Dataset extract.
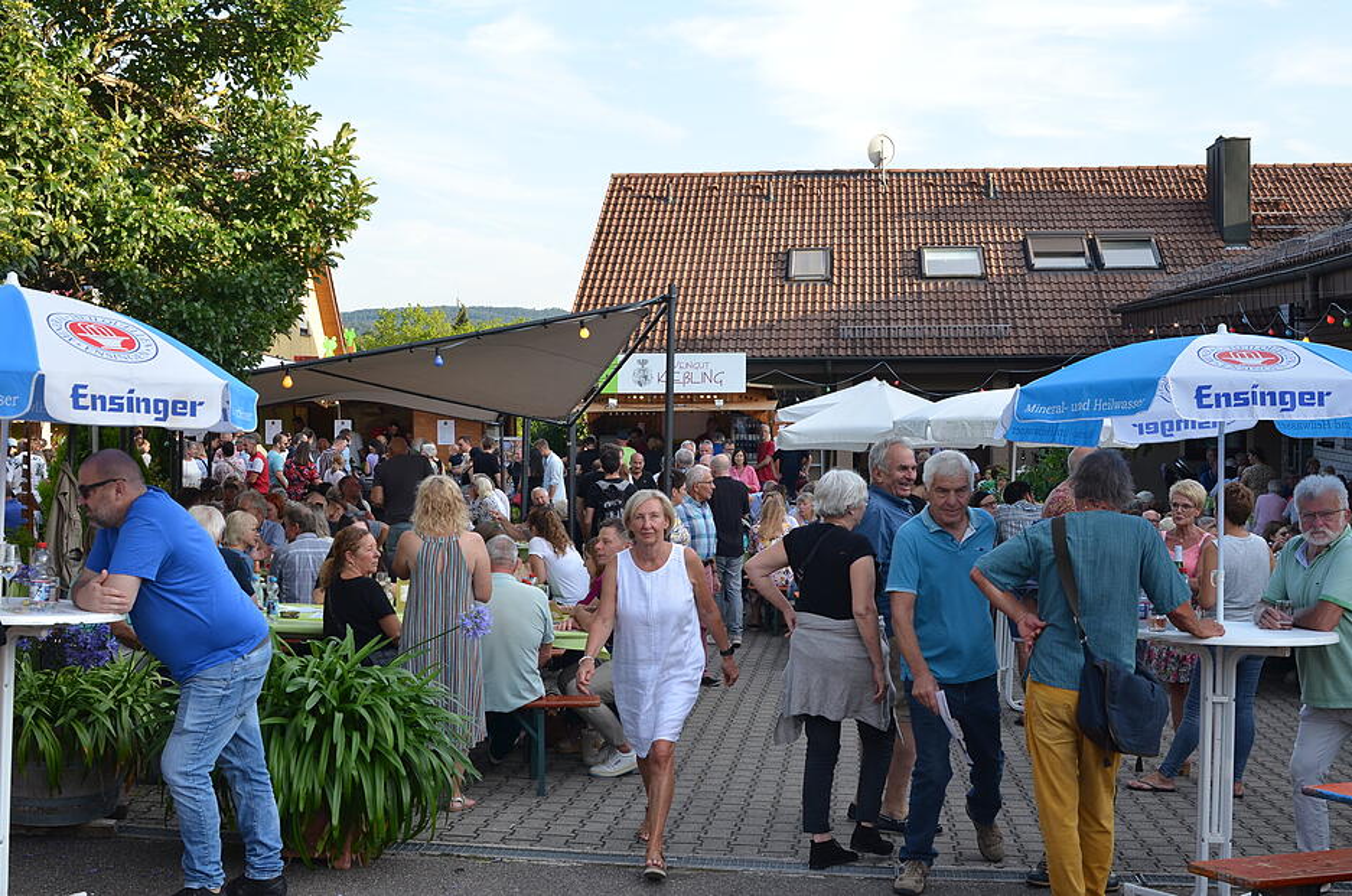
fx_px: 1743
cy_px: 448
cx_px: 676
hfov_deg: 42.4
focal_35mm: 46
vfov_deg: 28.8
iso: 200
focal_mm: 31
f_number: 6.3
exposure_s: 1/160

Task goal.
Leave out the images and transcribe all the records exactly.

Solution to the exercise.
fx_px: 1743
cy_px: 448
cx_px: 676
hfov_deg: 42.4
focal_35mm: 46
vfov_deg: 28.8
iso: 200
focal_mm: 31
f_number: 6.3
exposure_s: 1/160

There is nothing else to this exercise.